- **Description of the task**
Pull out every line of the listing below that contains the string "listed". Case counts.

- **Stored records**
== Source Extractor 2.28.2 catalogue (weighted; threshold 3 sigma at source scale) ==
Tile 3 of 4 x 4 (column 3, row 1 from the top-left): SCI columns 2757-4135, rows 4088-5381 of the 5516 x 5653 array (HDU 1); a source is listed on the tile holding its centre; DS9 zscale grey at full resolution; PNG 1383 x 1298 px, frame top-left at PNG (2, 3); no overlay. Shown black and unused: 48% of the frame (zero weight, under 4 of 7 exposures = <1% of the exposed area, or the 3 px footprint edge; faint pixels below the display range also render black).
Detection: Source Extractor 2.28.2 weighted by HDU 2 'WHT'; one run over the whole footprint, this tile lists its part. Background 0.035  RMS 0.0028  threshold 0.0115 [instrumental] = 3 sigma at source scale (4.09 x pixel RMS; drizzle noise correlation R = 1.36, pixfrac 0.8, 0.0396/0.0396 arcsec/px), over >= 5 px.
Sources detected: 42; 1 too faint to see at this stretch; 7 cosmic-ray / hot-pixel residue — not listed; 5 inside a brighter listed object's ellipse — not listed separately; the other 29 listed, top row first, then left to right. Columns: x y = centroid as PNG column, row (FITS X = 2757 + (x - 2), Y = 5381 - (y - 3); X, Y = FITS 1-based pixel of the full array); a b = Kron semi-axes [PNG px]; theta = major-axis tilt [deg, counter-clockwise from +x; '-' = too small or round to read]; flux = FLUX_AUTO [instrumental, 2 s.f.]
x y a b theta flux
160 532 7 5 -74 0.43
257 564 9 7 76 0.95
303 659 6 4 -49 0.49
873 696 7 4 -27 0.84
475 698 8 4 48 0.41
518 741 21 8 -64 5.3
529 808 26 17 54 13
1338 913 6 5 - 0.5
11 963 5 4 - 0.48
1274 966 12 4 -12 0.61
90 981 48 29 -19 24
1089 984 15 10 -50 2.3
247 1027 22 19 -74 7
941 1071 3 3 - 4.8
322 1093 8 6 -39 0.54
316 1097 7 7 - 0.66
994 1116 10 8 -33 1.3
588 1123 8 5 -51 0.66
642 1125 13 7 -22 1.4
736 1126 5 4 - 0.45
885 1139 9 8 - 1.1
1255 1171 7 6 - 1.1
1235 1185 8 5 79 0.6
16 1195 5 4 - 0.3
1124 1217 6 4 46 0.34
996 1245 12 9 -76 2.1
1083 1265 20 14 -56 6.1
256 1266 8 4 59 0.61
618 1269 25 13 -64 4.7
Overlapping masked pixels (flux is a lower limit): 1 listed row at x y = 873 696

--

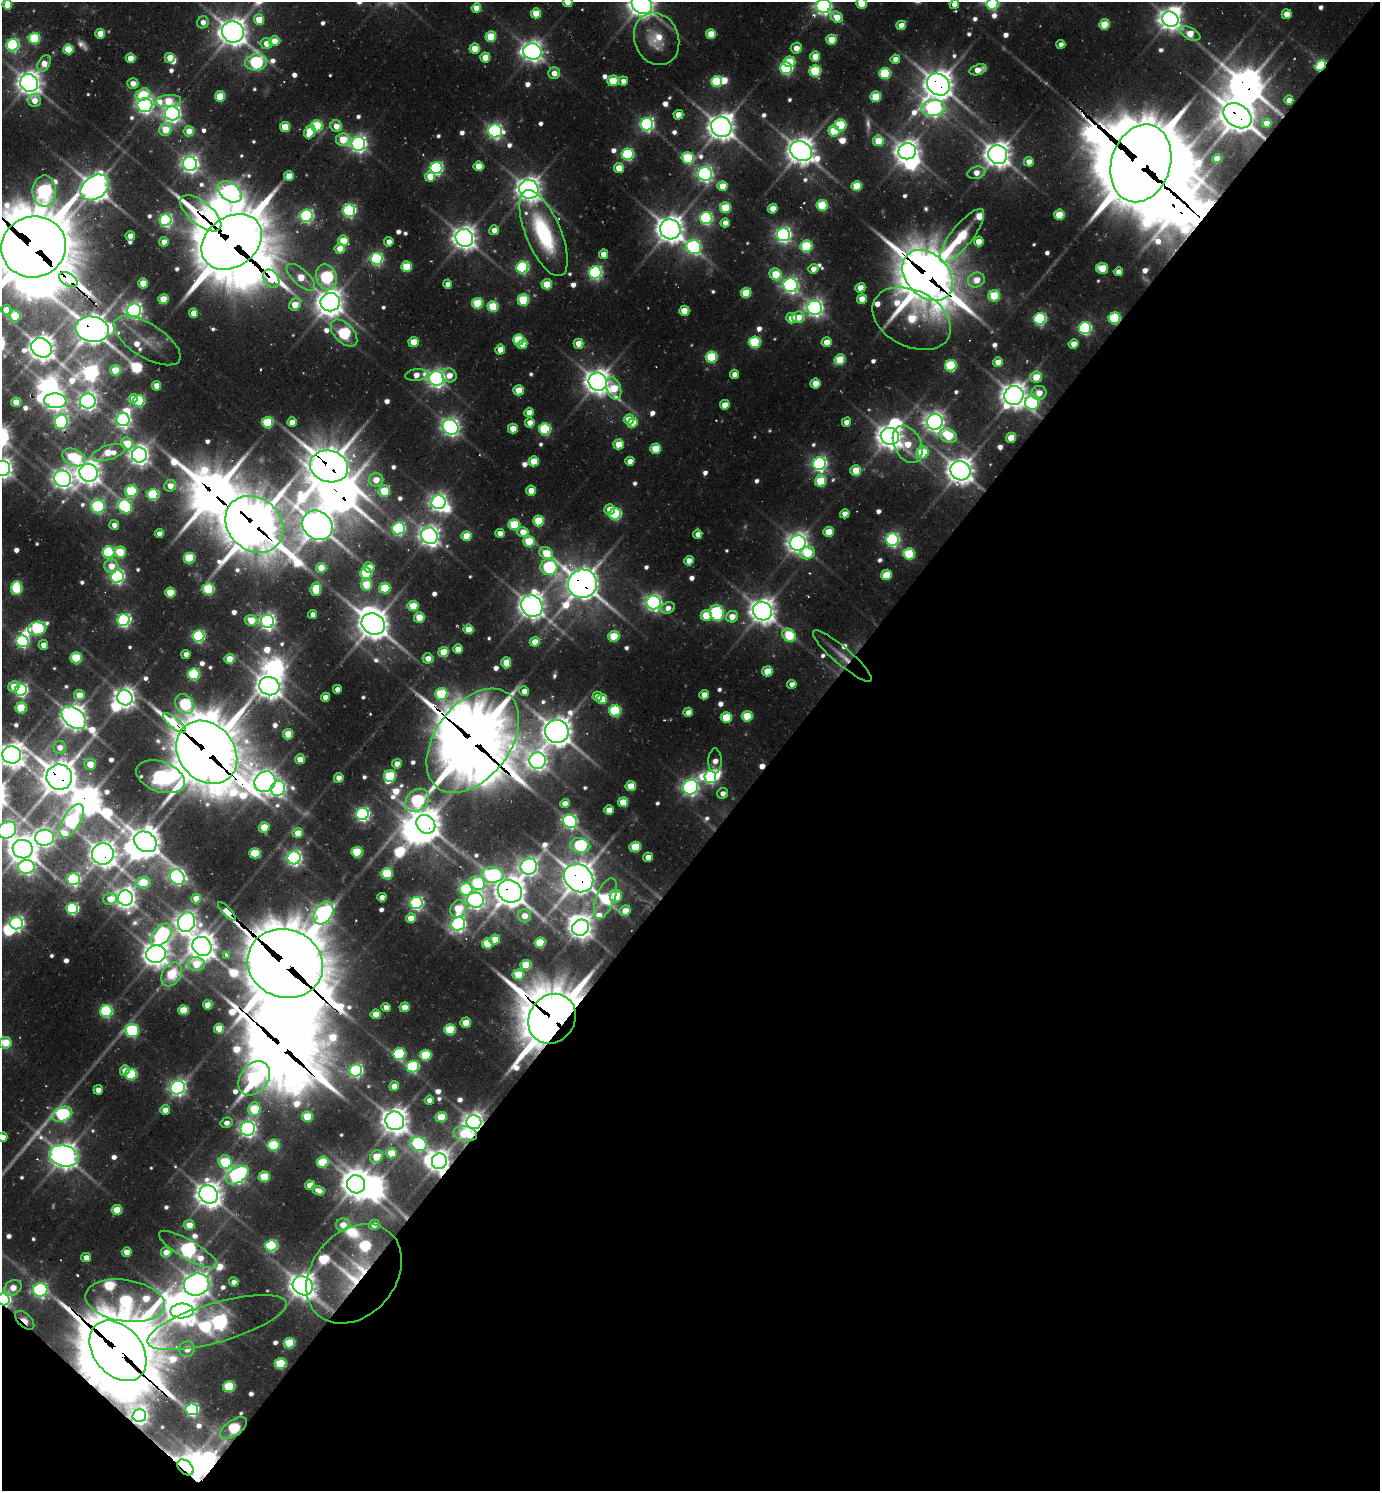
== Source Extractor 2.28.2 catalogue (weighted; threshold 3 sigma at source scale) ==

- **Problem solution**
Tile 3 of 4 x 4 (column 3, row 1 from the top-left): SCI columns 2757-4135, rows 4088-5381 of the 5516 x 5653 array (HDU 1); a source is listed on the tile holding its centre; DS9 zscale grey at full resolution; PNG 1383 x 1298 px, frame top-left at PNG (2, 3); no overlay. Shown black and unused: 48% of the frame (zero weight, under 4 of 7 exposures = <1% of the exposed area, or the 3 px footprint edge; faint pixels below the display range also render black).
Sources detected: 42; 1 too faint to see at this stretch; 7 cosmic-ray / hot-pixel residue — not listed; 5 inside a brighter listed object's ellipse — not listed separately; the other 29 listed, top row first, then left to right. Columns: x y = centroid as PNG column, row (FITS X = 2757 + (x - 2), Y = 5381 - (y - 3); X, Y = FITS 1-based pixel of the full array); a b = Kron semi-axes [PNG px]; theta = major-axis tilt [deg, counter-clockwise from +x; '-' = too small or round to read]; flux = FLUX_AUTO [instrumental, 2 s.f.]
Overlapping masked pixels (flux is a lower limit): 1 listed row at x y = 873 696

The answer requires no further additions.